Wednesday, February 20, 2013

Red lentil and carrot soup

Yes, this is what my work lunch looks like.
I have not been around for a while--mainly because I've been in a snit over the weather (which has  not helped me in my quest to find a new home to buy).  This past weekend we had another snowstorm--and we may have yet another this weekend.  That will be three in a row if you include the blizzard we had two weeks ago.  This is getting very, very old.   I'm not above self-pity and sulking, folks. I was grumbling about how I NEVER HAD TO DEAL WITH THIS SNOW CRAP IN JAPAN and AT LEAST IT DIDN'T NORMALLY GET BELOW FREEZING WHERE I LIVED and I had to remind myself that I also had to deal with roaches so large that you could throw a leash on them and take them for a walk (living in a mega city plus generally warm weather equals lots of uninvited housemates).  Er, maybe I'll just deal with the winter.

However! One thing I do a lot of when it's cold and miserable outside is cook.  And last weekend was no different.  I threw together a hearty and delicious red lentil and carrot soup.

You will need:

1 cup red lentils
2 carrots, thinly sliced
1/2 onion, chopped (or about 1/2 cup chopped frozen onion)
4 cups of stock (chicken, turkey, or vegetable)
4 cloves of garlic, minced
1/2 tsp of turmeric
1 tsp curry powder
1/2-1 tsp cayenne pepper (or to taste)
1 tsp cumin
1/2 tsp ground coriander seed
 1 tbsp olive oil
Bay leaf

Heat the oil in a stockpot.  Add the garlic and onion, cook over medium heat until translucent.  Turn heat down to medium low, add the carrots and cover, allowing to cook for about 10 minutes (stirring occasionally.  Add the lentils and coat with the oil.  Add the stock, spices, and bay leaves.  Bring to a boil for about five minutes.  Turn heat down and allow to simmer, covered, for about twenty minutes or until the lentils and carrots are soft.  Transfer soup to a food processor or blender (or use an immersion blender) and puree. 

That's pretty much it.  It's a nice accompaniment to a crisp, green salad and/or some crusty bread.  It's a very thick, stick to your ribs soup that is filling and nutritious.  It's something I looked forward to eating once I was done shoveling out my driveway. It also keeps well and makes for a filling lunch at work.

I tried this during the blizzard a couple of weeks ago with split pigeon peas.  It had a very smoky flavor that seemed to come from the peas.  I don't really go for smoky flavors in my soup, so I wasn't jazzed about the pigeon peas, but if you like that give them a whirl.  Pretty much any lentil (especially a split and skinned one) will work well.

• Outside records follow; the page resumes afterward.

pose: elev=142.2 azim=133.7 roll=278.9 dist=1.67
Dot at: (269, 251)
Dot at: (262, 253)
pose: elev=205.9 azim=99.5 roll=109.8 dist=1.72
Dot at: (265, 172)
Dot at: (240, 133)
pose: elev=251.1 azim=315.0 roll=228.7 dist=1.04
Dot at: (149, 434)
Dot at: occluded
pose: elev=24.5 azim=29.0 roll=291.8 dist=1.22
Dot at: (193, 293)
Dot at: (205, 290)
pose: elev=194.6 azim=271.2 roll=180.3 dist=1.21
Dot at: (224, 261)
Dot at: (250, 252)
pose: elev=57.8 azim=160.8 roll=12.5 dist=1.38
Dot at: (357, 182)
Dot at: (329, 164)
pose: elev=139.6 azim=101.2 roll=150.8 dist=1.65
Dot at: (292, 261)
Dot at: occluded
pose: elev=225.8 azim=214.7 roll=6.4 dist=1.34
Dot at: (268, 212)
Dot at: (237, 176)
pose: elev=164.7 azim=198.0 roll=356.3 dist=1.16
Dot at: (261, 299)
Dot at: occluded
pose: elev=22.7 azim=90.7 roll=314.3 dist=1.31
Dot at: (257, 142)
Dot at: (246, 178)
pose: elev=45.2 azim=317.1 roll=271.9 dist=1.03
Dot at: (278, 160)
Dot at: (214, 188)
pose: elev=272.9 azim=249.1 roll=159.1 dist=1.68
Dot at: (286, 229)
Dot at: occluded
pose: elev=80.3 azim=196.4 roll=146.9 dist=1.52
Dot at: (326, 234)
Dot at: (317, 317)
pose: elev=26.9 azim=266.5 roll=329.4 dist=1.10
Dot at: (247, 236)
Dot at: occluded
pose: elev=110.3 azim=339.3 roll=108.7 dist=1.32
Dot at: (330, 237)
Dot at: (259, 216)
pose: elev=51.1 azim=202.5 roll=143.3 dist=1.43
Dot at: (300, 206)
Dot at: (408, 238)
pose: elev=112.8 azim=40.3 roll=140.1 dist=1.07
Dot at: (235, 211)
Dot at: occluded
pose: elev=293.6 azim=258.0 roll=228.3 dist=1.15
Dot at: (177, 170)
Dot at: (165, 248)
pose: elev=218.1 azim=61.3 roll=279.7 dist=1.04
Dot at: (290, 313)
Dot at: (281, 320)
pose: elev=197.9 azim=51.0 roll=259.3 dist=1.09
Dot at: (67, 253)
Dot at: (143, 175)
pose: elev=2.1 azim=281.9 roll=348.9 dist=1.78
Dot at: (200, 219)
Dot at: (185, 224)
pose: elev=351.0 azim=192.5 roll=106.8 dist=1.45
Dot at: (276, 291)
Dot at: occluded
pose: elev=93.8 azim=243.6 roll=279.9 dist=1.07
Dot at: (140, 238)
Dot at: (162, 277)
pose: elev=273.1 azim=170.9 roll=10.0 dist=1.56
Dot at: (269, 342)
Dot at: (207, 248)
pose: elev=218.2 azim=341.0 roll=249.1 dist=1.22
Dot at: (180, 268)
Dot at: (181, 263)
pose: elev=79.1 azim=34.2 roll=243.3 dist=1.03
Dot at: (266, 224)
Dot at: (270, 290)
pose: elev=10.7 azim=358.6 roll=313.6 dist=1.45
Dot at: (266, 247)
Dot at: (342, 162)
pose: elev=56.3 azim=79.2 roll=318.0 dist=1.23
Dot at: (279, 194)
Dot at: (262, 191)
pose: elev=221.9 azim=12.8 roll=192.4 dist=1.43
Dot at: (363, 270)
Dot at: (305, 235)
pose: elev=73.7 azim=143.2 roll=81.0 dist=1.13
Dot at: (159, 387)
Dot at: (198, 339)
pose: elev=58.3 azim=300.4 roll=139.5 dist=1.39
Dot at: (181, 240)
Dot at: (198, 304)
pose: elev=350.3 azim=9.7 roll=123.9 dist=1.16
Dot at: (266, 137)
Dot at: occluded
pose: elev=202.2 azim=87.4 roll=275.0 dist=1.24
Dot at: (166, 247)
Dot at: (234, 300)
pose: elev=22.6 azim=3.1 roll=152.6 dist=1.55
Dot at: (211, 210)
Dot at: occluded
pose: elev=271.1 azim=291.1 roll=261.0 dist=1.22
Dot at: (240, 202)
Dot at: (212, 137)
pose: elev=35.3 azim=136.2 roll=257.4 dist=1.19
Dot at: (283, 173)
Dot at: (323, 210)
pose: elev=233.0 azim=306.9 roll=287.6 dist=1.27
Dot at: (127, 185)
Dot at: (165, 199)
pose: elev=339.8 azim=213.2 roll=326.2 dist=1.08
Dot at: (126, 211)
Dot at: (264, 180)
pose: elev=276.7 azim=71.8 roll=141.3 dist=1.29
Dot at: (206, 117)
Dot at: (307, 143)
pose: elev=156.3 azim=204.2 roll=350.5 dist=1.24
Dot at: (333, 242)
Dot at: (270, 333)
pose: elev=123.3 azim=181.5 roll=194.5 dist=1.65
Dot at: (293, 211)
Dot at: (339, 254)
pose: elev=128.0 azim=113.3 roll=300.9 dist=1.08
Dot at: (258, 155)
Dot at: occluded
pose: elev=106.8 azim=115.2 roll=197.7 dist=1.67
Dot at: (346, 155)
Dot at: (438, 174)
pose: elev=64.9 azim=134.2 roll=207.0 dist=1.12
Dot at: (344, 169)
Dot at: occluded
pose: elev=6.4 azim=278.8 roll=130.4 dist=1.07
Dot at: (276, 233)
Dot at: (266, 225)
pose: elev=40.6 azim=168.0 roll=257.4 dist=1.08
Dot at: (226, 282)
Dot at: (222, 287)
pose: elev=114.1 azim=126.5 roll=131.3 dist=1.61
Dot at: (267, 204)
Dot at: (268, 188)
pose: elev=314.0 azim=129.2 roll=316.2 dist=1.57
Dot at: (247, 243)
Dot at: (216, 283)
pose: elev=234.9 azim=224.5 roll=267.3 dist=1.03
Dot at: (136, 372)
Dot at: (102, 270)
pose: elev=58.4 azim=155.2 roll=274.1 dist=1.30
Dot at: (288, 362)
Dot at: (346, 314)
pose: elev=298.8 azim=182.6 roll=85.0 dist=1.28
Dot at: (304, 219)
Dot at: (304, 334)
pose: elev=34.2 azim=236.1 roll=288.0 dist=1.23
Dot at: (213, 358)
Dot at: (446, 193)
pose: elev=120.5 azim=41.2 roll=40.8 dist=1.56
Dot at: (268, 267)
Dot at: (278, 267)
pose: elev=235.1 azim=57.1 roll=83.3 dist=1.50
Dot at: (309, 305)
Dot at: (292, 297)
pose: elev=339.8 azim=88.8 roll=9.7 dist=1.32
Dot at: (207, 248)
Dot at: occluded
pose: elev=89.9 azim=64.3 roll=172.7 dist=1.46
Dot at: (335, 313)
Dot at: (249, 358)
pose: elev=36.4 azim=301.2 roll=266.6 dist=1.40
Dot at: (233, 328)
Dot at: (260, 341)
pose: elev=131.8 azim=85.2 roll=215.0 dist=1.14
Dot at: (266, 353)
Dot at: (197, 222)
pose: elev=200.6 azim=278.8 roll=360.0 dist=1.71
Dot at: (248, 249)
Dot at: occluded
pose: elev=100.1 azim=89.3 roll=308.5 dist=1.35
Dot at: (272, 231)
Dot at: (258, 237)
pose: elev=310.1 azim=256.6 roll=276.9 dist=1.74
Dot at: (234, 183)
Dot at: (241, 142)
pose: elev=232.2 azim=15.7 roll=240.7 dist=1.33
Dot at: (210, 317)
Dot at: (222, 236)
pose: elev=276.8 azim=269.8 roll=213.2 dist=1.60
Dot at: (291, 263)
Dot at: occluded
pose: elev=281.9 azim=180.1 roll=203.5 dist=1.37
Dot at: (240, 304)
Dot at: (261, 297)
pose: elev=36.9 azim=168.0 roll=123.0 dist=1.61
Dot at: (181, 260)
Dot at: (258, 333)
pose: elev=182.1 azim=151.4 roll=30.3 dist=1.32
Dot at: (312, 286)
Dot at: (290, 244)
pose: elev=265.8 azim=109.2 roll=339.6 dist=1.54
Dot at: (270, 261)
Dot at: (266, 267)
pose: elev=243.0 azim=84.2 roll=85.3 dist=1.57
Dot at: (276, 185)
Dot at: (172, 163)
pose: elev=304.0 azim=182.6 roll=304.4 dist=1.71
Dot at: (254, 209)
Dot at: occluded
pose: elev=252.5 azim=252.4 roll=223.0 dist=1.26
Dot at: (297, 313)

The other thing I like about this is that it's inexpensive to make.  And relatively quick--you don't have to let this simmer for hours, and the leftovers taste wonderful as the spices meld a little more overnight.

1 comment:

  1. The soup looks terrific! And with all this wintry-ness in your part of the world, just imagine how much you'll appreciate spring. It's not far off. The first hint of it and you'll shake off your winter gloom, I'm sure.